(Reuters) – Bristol Myers Squibb Co
said on Monday it would buy MyoKardia Inc
for about $13 billion to bolster its portfolio of heart disease treatments, ahead of the potential loss of sales exclusivity of some of its blockbuster drugs.
The deal comes close on the heels of Bristol Myers’ $74 billion acquisition of Celgene last year, which was aimed at creating an oncology giant and shielding itself from fierce competition for its cancer immunotherapy, Opdivo, from Merck & Co’s
Shares of MyoKardia, which have nearly doubled in value this year, surged another 57.8% to $220.31, just shy of the offer of $225 per share.
The deal will also help Bristol Myers reduce some of its dependence on cancer drugs and give it access to Myokardia’s lead heart drug candidate with blockbuster potential, mavacamten, adding to its existing portfolio of heart drugs that includes blood thinner Eliquis.

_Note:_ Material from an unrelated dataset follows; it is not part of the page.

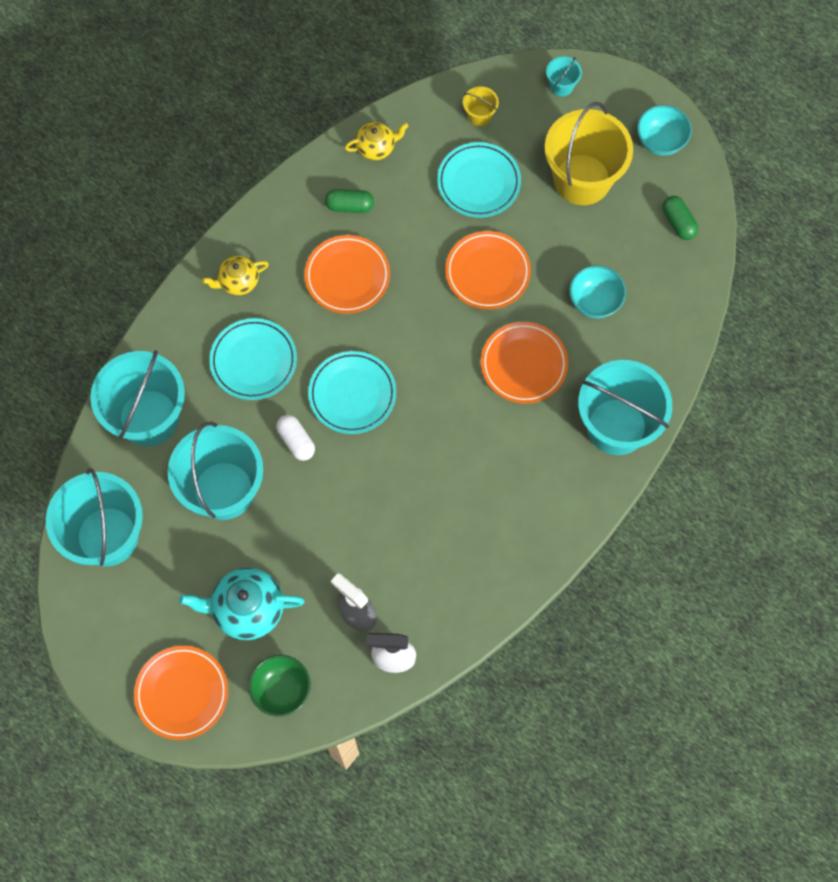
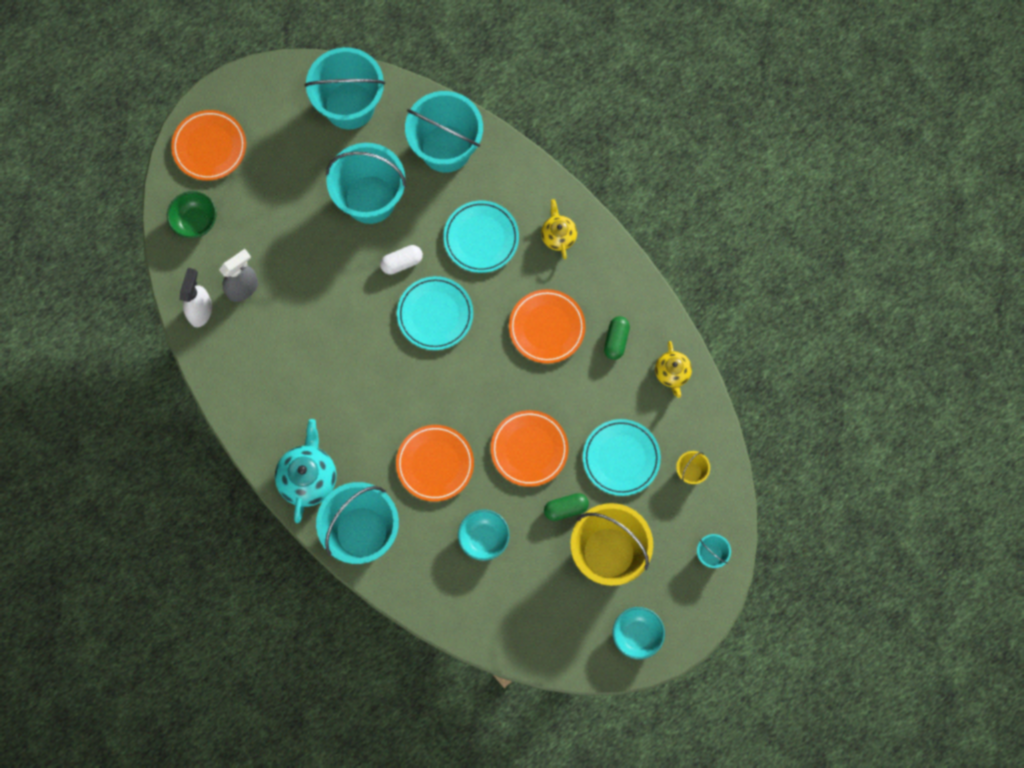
camera: 100 degrees right, 5 degrees up
(247, 609) = (266, 204): turquoise teapot -> turquoise teapot (308, 478)
(678, 223) = (549, 632): green capsule -> green capsule (566, 508)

Eliquis, which made up about 21% of the company’s total sales in the latest reported quarter, faces U.S. market exclusivity loss after 2026. The company’s top-selling cancer drug, Revlimid, will also lose some of its U.S. patent exclusivity in 2022.
Bristol Myers said it expects mavacamten to be a “multi-billion dollar asset” and drive significant growth through 2025 and the second half of the decade.
“I think it is a typical acquisition premium for our sales expectations for mavacamten as we had estimates in the initial (and lowest risk) indication of obstructive hypertrophic cardiomyopathy (HCM) of about $2.5 billion by 2026,” said Wedbush analyst David Nierengarten, referring to the 61% premium offered by Bristol Myers.
Mavacamten is being developed to treat obstructive and non-obstructive forms of a condition called hypertrophic cardiomyopathy – estimated to affect one in every 500 people globally.
MyoKardia expects to submit marketing application to the U.S. health regulator for obstructive HCM in the first quarter of 2021 after the drug met the main goal of a late-stage study.
The company said the MyoKardia purchase would add to its earnings beginning in 2023.